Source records
▬▬▬▬▬▬

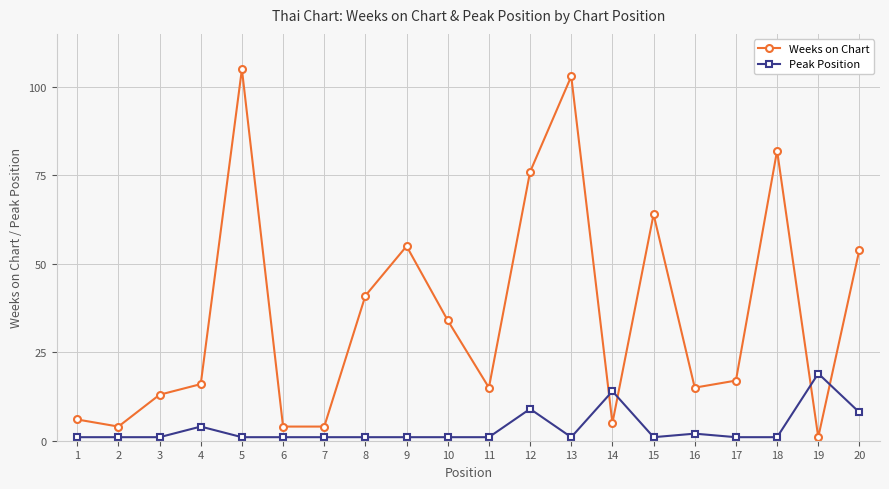

The Weeks on Chart series shows 103 at 13. True or false?

True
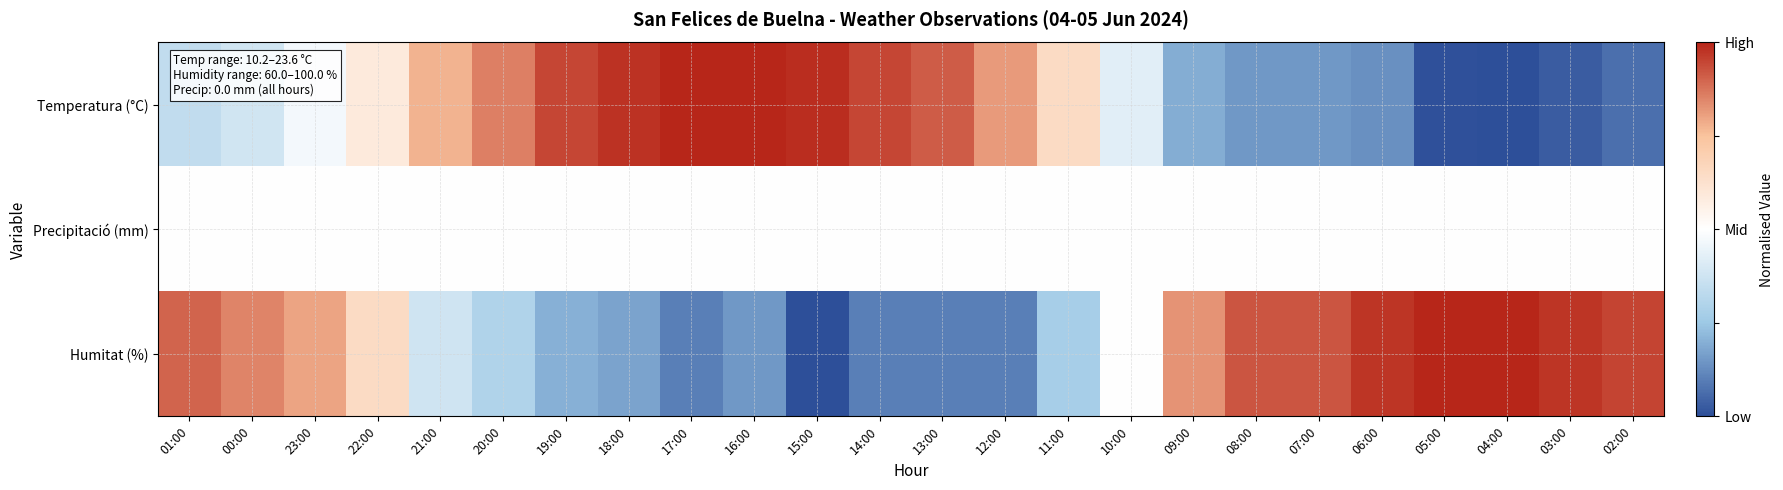

At 15:00, list the series in order from smallest to largest.

Humitat (%), Precipitació (mm), Temperatura (°C)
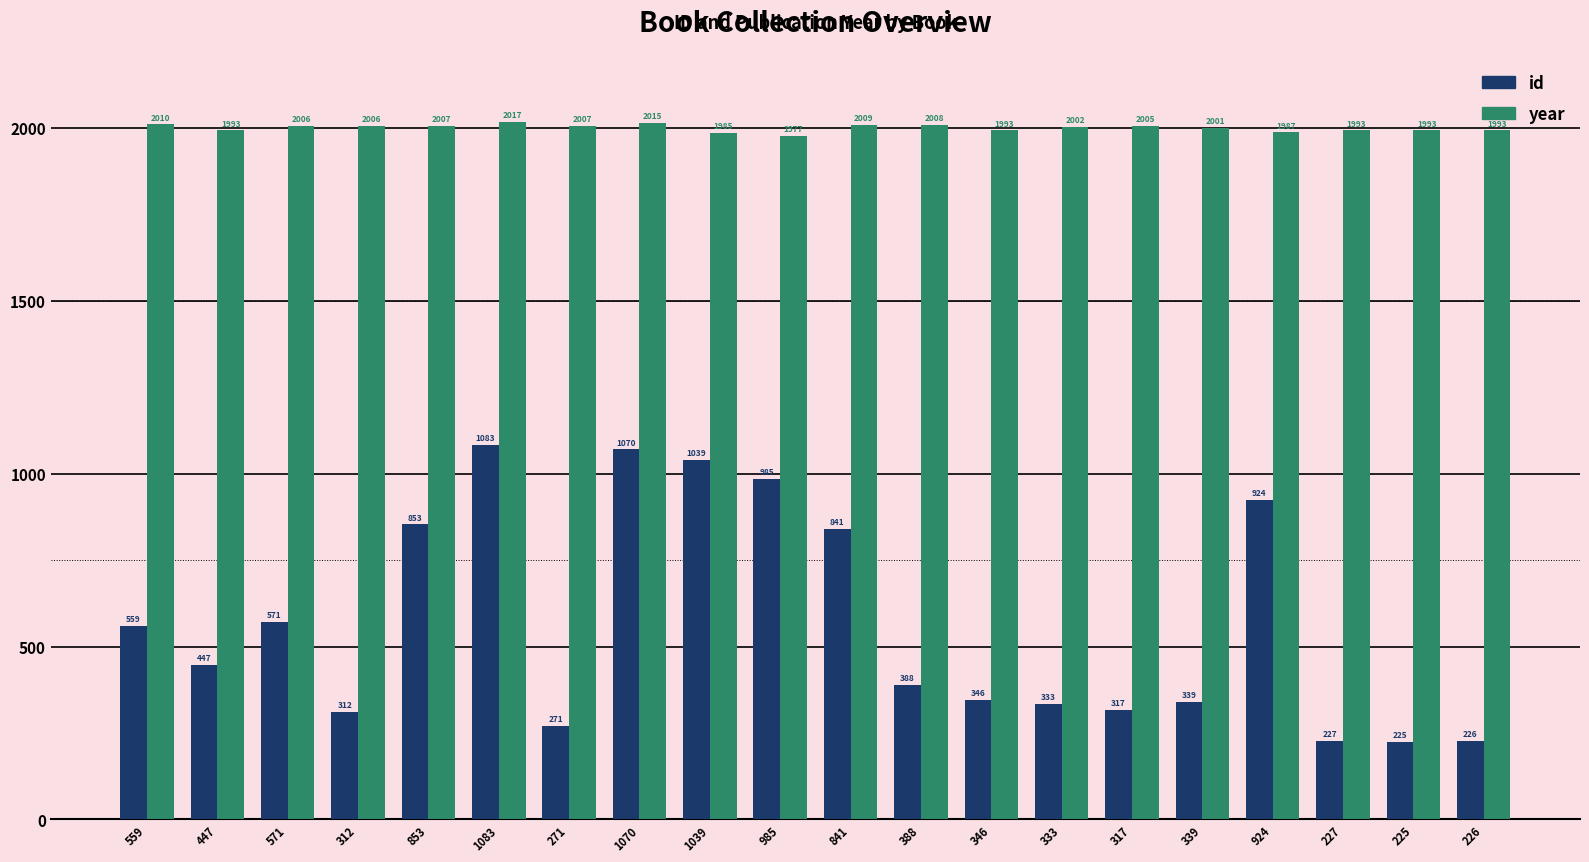

Count the number of data series in this chart.

2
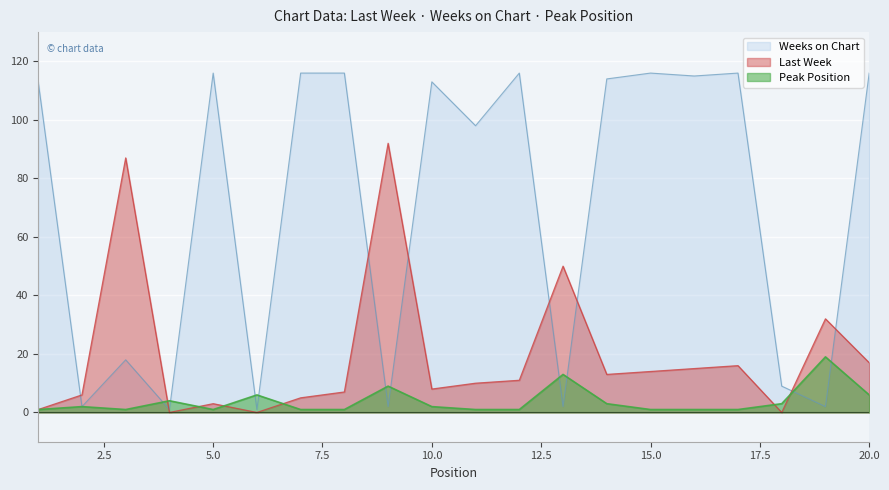

Rank the series by their maximum value, from lowest to highest.

Peak Position, Last Week, Weeks on Chart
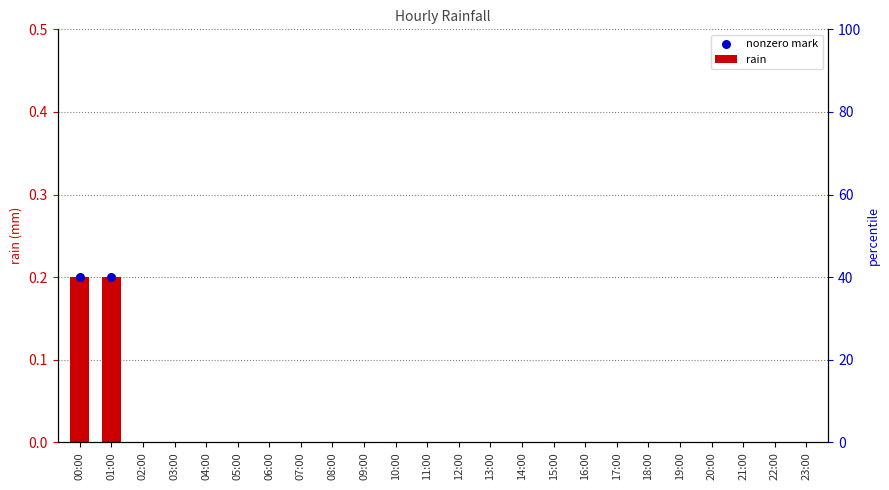

At which category is the sum across all series the highest?

00:00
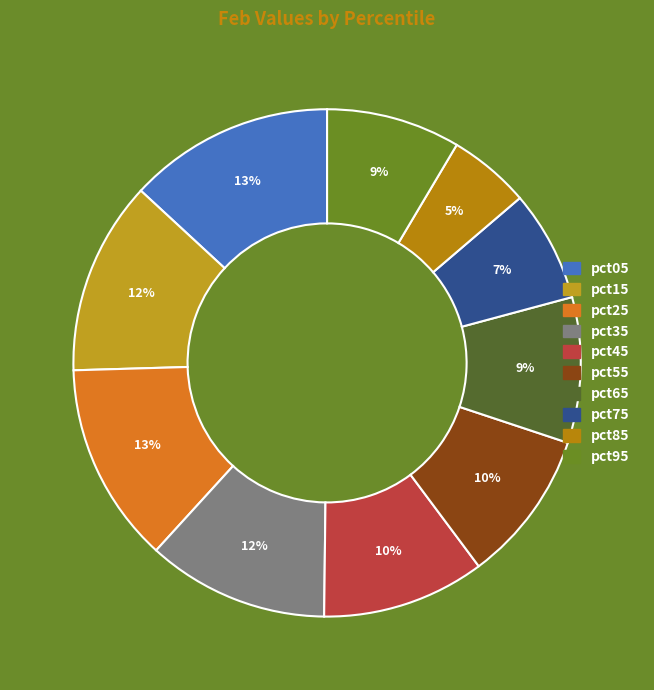

Is there any slice that represents more than half of the pie?

No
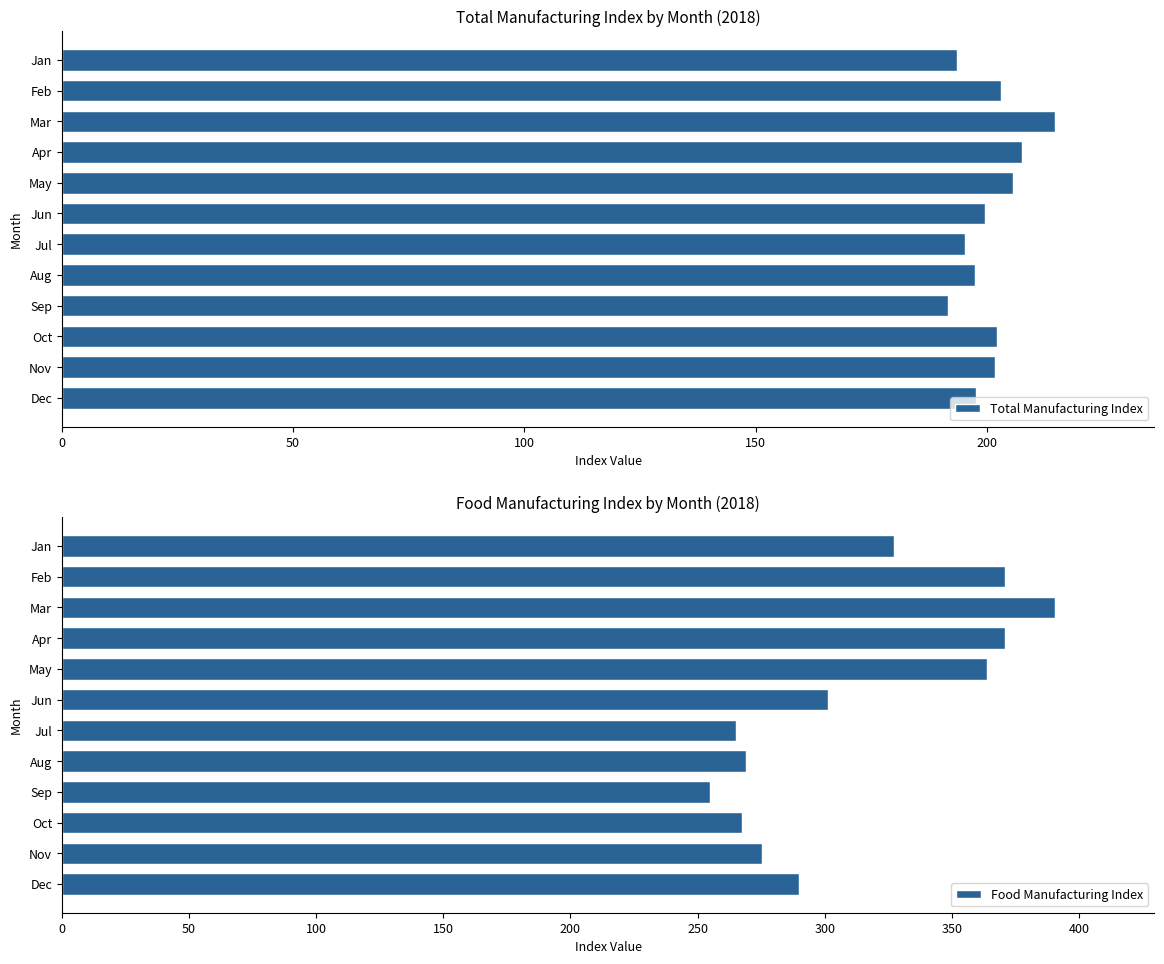

What is the sum of the Total Manufacturing Index values at Sep and Jan?

385.2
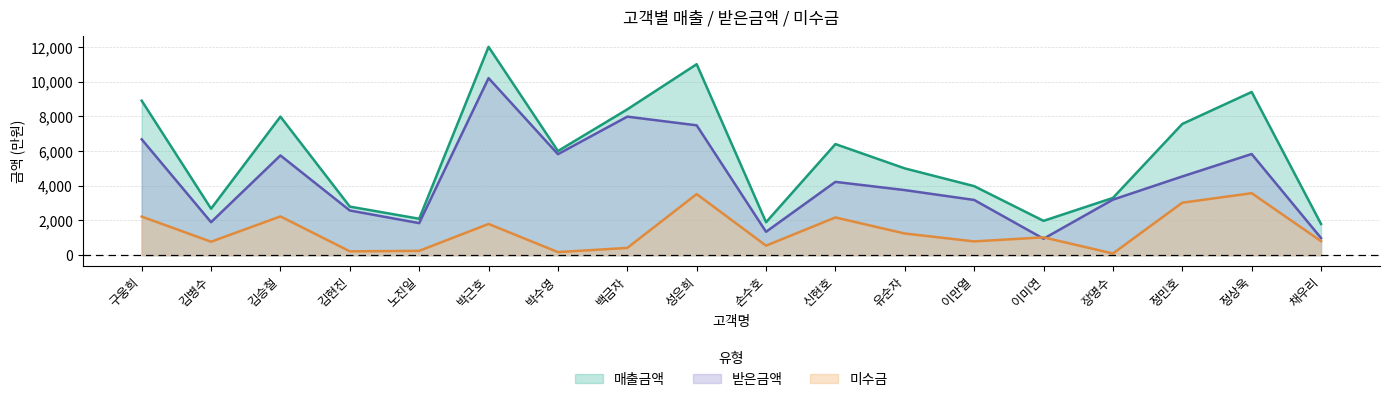

Read the 매출금액 value at 성은희.

11000.0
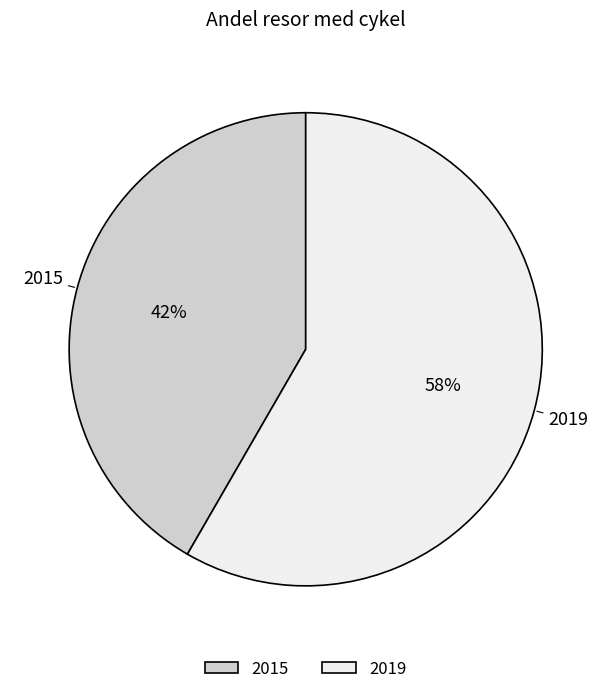

Is it true that 2019 is 65% of the pie?

False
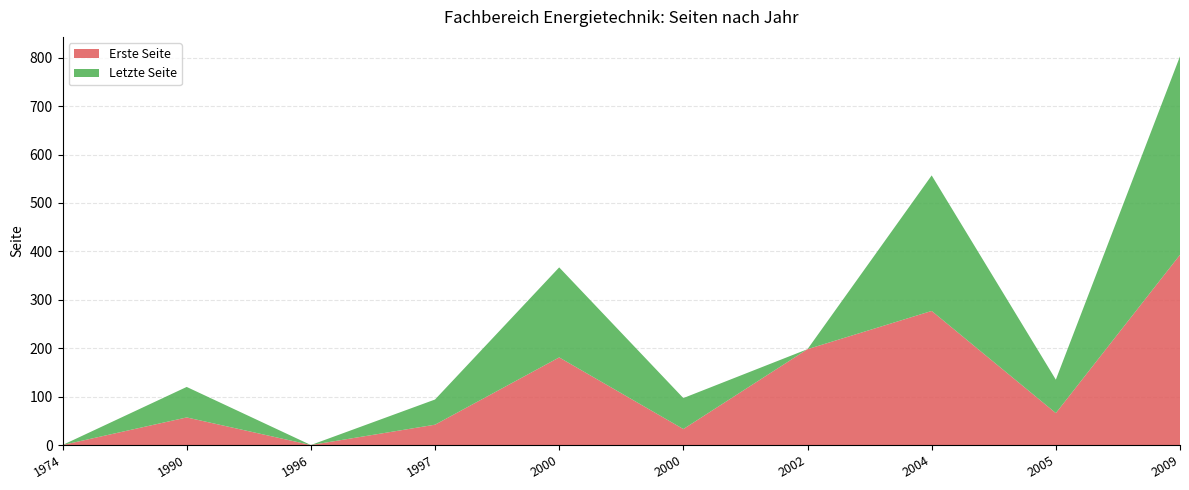

Reading right to left, list all the values displayed in this chart.

Erste Seite: 2009=393	2005=66	2004=277	2002=198	2000=33	2000=181	1997=42	1996=0	1990=57	1974=0
Letzte Seite: 2009=410	2005=69	2004=280	2002=0	2000=64	2000=186	1997=52	1996=0	1990=63	1974=0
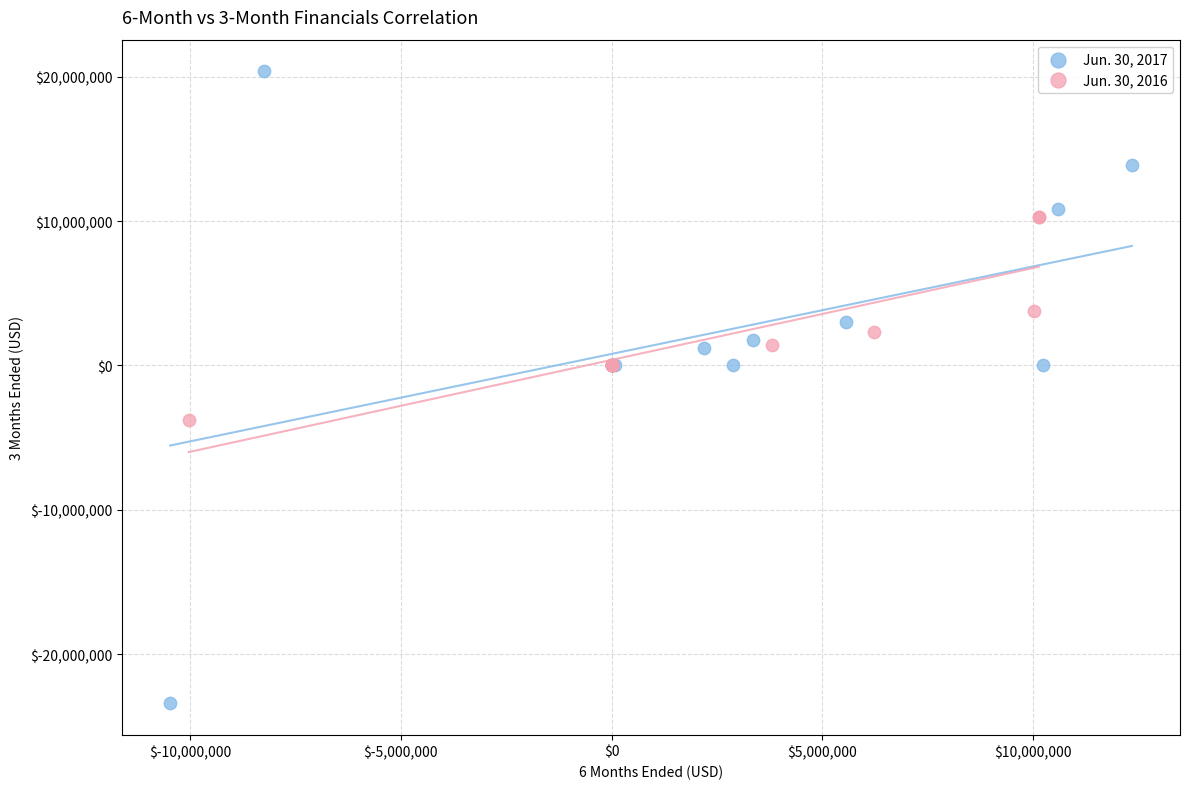

Which series reaches the minimum Y coordinate?

Jun. 30, 2017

▬▬▬▬▬▬

Aim of the exercise: Reproduce the listing without changes, from the line containing "At 15:00, list" through the end of the listing, both included. Omit the pictures.

Exercise answer:
At 15:00, list the series in order from smallest to largest.

Humitat (%), Precipitació (mm), Temperatura (°C)

Count the number of data series in this chart.

2

Rank the series by their maximum value, from lowest to highest.

Peak Position, Last Week, Weeks on Chart

At which category is the sum across all series the highest?

00:00

Is there any slice that represents more than half of the pie?

No

What is the sum of the Total Manufacturing Index values at Sep and Jan?

385.2

Read the 매출금액 value at 성은희.

11000.0

Is it true that 2019 is 65% of the pie?

False

Reading right to left, list all the values displayed in this chart.

Erste Seite: 2009=393	2005=66	2004=277	2002=198	2000=33	2000=181	1997=42	1996=0	1990=57	1974=0
Letzte Seite: 2009=410	2005=69	2004=280	2002=0	2000=64	2000=186	1997=52	1996=0	1990=63	1974=0

Which series reaches the minimum Y coordinate?

Jun. 30, 2017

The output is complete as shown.